Onlara göre herkes içtihat etmek zorundadır. içtihat edemeyenler, baskasına
sorabilirler; ancak onun görüsüyle degil, onun takdim edecegi kitap, sünnet ve icma
deliliyle amel ederler.
Tevil yolunu tutmaz, kelimelerin zahiri manasını alır, ahkama sebep göstermeye kalkışmaz, illet aramaz, hükmü lafızla manasından alır, zahiri manayı aşmaz, zahiri manayı dikkate alır.
6.VAHHABİLİK - SELEFİYYE:
Vehhabilik, Arap Yarımadasında Necd dolaylarında yaklaşık iki asır kadar önce Muhammed b. Abdulvahhâb (1115-1206) tarafından kurulmuş bir mezheptir. Vehhabilik mezhebi bugün Suûdi Arabistan’ın resmi mezhebi durumundadır. Mısır, Hindistan, Afrika ve diğer başka ülkelerde taraftarları vardır.
Vehhabi ismi her ne kadar bu mezhebin kurucusunun adıyla ilgiliyse de. Bu isim mezheplerine kendileri tarafından konmuş olmayıp, muhalifleri tarafından konmuştur. Bununla birlikte Vehhabiler kendilerine “Muvahhidûn” derler ve kendilerini İbni Teymiyye’ (Ahmed bin Abdulhalim Harrâni)nin açıkladığı şekilde, Ahmed b. Hanbel’in mezhebini devem ettiren Sünniler olarak görürler. Zira onlar. “Biz itikad da Selef, amelde de Hambeli mezhebindeniz, esasen Ahmed b. Hanbel, itikad hususunda Selef mezhebinin nascı (eseriyse) kolunu temsil eder. Onun ameldeki yolu da budur. Böylece biz amelde ve itikatta Hanbeliyiz; Vehhabi diye bir şey yoktur. Muhammed b.
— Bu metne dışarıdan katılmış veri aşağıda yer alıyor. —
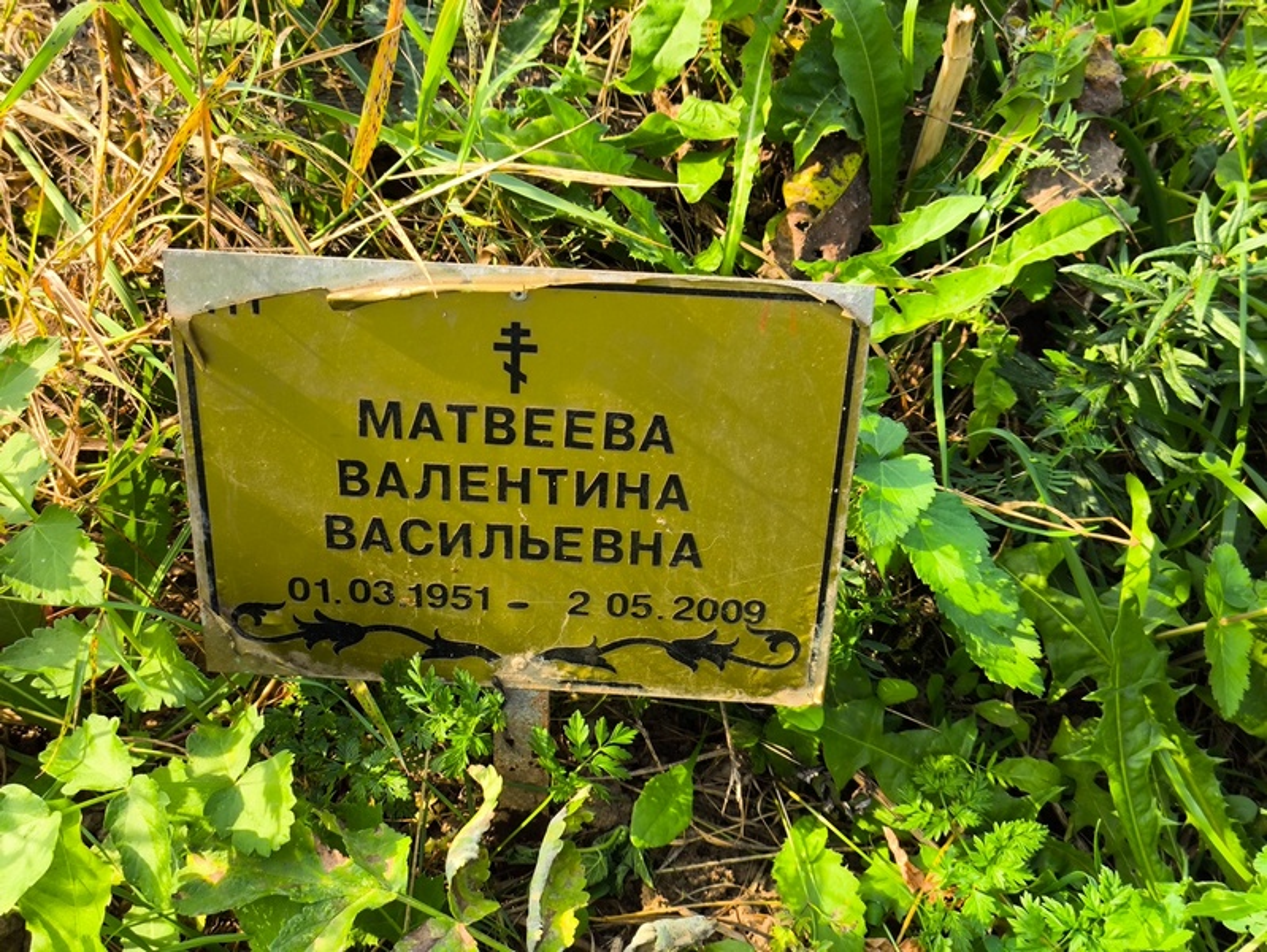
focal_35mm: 50
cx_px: 634
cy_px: 476
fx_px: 1831
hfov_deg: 38.2
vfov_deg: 29.1
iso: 50
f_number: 1.7
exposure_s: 1/386
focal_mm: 4.71
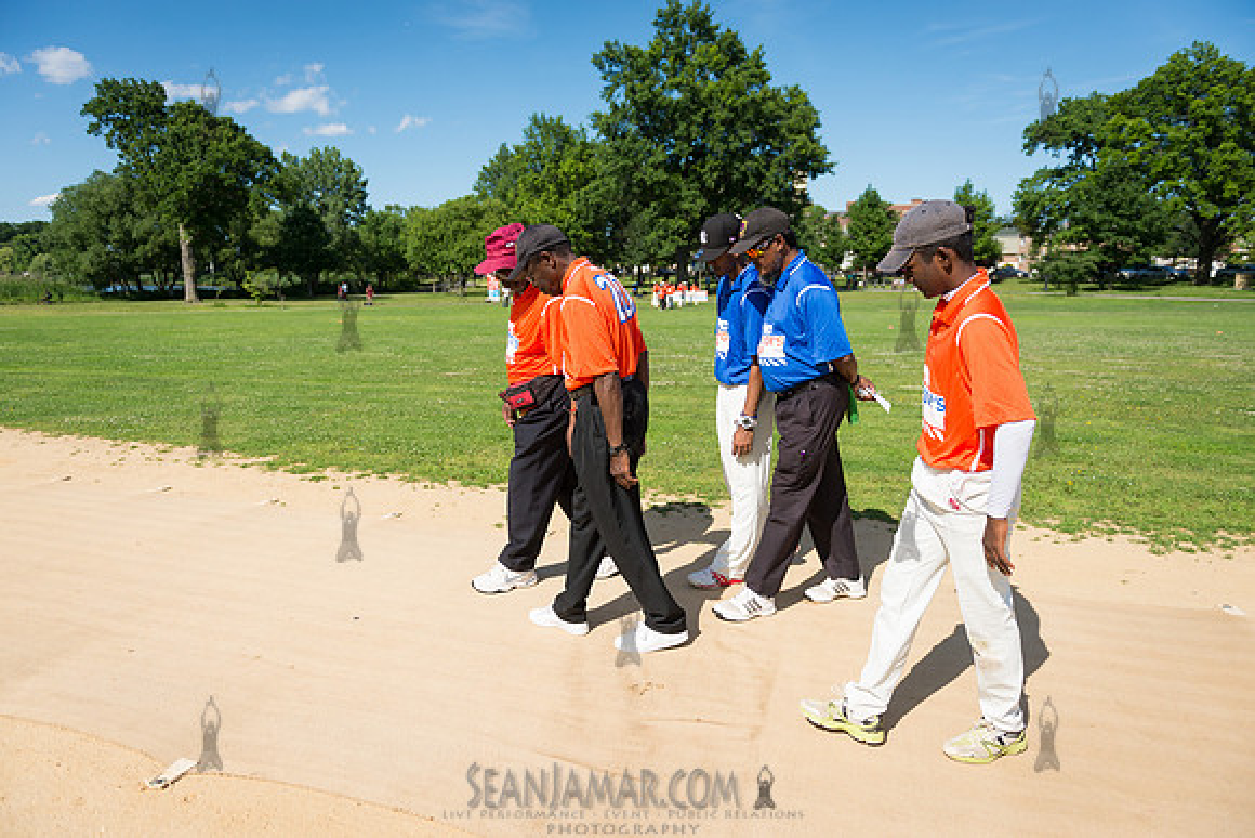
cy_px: 419
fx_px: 837
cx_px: 628
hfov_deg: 73.7
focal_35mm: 24
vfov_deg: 53.2
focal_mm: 24
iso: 200
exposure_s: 1/4000
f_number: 2.8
Abdulvahhâb, ilmen ve fiilen bu mezhebi yenileyen bir Şeyhülislam olmaktan başka bir şey değildir.” derler.
Kuran'dan sonra ana kaynakları Müsned'dir.Kütübi sitteyi de kabul ederler.
Vahhabiliğin özellikleri:
1. Esas delil, kitap (Kur’an ve Sünnet)tir. Akıl delil olamaz.
2. Müteşabih âyetler, muhkem âyetler gibi delildir; bunların zâhiri murad edilmiştir. Bu sebeple bunları (yaratıklar tarafından) tevil ve tefsir etmek küfürdür, bunlar zahiri manalarıyla manalandırılır.
3. İmanda, amel dahili olarak mevcuttur. Amel imandan bir cüzdür. Artar ve eksilir. İman, kalple tasdik, dil ile söylemek ve rükünleri yerine getirmektir. Buna göre ameli yerine getirmeyen kimse imansızdır.
4. Tasavvuf bid’attır; tarikata girmek, mürşide bağlanmak, onu vesile edinmek, rabıta kurmak şirktir, küfürdür.
5. Kabirler üzerine kubbe yapmak, adak adamak, kabirleri ziyaret etmek, küfürdür, delalettir.
6. Kim Beytullah’tan başka bir kabri, türbeyi veya şehitliği, yahut ta başka bir yeri tazim için tavaf ederse Allah’a şirk koşmuş olur.
7. Falcılara, müneccimlere inanmak şirktir.
8.Mevlid okunmasına karşı çıkmaları.
9. Kendisi ile Allah arasına, kendisine tevekkül edeceği, onlara yalvaracağı ve onlardan yardım isteyeceği vasıtalar koyan kimse, küfre girmiştir.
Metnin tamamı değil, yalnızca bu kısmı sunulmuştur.